— Синьорина Миранди? Ба! Так это вы шастаете тут вдоль озера, как дева-утопленница в темноте, и пугаете людей? — раздался насмешливый голос Форстера.
— Я не… шастаю, — выдохнула Габриэль.
Спутница Форстера достала из кармана огниво, отцепила от седла фонарь, зажгла и подняла вверх, чтобы посветить Габриэль в лицо. А в другой руке у неё блеснуло лезвие кинжала.
— Ну, и где этот зверь? — спросила она, оглянувшись и осветив дорожку.
— Не шастаете? А что же вы делаете тут ночью, синьорина Миранди? — спросил Форстер, тоже соскакивая с лошади.
— Я шла с прогулки. О, Боже! — прошептала она, потому что в пляшущем свете фонаря в кустах показалась чёрная голова.
Из темноты вынырнул огромный мохнатый пёс, гораздо больших размеров, чем те собаки, которых Габриэль видела в усадьбе, и она отшатнулась, почти прижавшись к лошади. А пёс поднырнул под руку Форстера и присел рядом, вывалив из пасти длинный розовый язык.
— Так это и есть тот страшный зверь? — улыбнулся хозяин и потрепал пса по голове. — Знакомьтесь, это Бруно. Бруно, это Габриэль Миранди, деликатная синьорина-южанка. Вы уж простите, что он вас напугал — у Бруно плохие манеры, он горец, как и все мы. Иди, познакомься.
Пёс потянулся, понюхал замершую на месте Габриэль и лизнул ей руку, словно извиняясь.
— Синьорина Миранди, позвольте представить — это Ханна. Ханна, это наша гостья, — произнёс Форстер, указывая на Габриэль.
Ханна покосилась на гостью неодобрительно и, полностью проигнорировав приветствие, спросила, пряча кинжал в ножны:
— Что делать-то, хозяин? — и подняла фонарь, посветив в лицо Форстеру.
— Отведи лошадей, фазанов — на кухню, а я провожу синьорину Миранди. И дай фонарь, — коротко скомандовал он.
Только сейчас Габриэль заметила, что лошади навьючены, к сёдлам приторочены ружья и по бокам свисают, привязанные за лапы, разноцветные птичьи тушки. А мессир Форстер одет не как столичный щёголь, а как самый настоящий гроу: из-под стёганого жилета выглядывает воротник грубой льняной рубахи, а поверх наброшен длинный кожаный плащ с огромным воротником из овчины, свисавшим чуть ли не до пояса.
Прикрыв рукой глаза от света, Габриэль охватила взглядом Форстера со спутницей и, начав понемногу приходить в себя, поняла, что всё ещё держит в руках цветы, правда, после сумасшедшего бегства от них мало что осталось.

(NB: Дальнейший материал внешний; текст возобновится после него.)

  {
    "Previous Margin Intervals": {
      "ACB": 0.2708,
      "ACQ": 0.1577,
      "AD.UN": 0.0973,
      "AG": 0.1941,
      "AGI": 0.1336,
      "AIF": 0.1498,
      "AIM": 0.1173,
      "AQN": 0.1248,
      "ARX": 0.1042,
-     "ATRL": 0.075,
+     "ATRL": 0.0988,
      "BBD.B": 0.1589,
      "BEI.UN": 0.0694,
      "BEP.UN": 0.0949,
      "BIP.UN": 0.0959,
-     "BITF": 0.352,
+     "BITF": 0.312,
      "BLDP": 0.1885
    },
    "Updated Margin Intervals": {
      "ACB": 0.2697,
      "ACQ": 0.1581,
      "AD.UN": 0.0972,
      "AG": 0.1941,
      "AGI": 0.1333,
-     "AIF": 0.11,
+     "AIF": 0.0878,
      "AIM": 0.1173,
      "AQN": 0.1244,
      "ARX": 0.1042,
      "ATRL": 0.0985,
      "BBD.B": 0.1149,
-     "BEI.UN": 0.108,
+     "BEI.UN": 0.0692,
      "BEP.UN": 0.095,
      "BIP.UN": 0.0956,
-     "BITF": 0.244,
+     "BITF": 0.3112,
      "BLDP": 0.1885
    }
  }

А ещё она потеряла шаль…
И вообще… выглядит она, конечно, как полная дура, со своими криками и страхом…
Она снова разозлилась, но теперь уже на себя. Последнее, чего бы ей хотелось — это выглядеть дурой и трусихой перед Форстером и давать ему новый повод над ней посмеяться. Как будто и так для неё недостаточно унижений.

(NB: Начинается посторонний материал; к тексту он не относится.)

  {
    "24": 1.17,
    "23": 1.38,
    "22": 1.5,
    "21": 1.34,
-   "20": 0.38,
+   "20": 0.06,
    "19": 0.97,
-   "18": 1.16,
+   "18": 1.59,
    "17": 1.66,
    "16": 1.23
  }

Но вслед за отступающим страхом пришло удивление. Она была уверена, что Ханна это… кто угодно, только не женщина. Собака, лошадь, ружьё… мужчины иногда называют женскими именами даже сабли. Ведь Натан сказал: «Так он не один, с ним Ханна», подразумевая, что это самая надёжная защита.
Но… женщина? И Габриэль снова взглянула на спутницу Форстера.
Ханна была далеко уже не молодой. Пожалуй, старше Форстера. Тусклый свет фонаря выхватил из темноты её силуэт — высокая, худая, одетая в штаны и стёганый жилет, отороченный мехом, такой же, как у хозяина, а поверх — плащ с большим воротником. На широком поясе — кинжал и кривой охотничий нож для разделки туш. Чёрные волосы чуть тронуты сединой на висках и собраны в хвост на затылке, а загорелое лицо прорезали две глубокие носогубные складки, придавая ему какое-то скорбное выражение. Она бросила на Габриэль ещё один суровый взгляд, вернее, даже презрительный, забрала у Форстера поводья и, отдав фонарь, пошла впереди широкими шагом.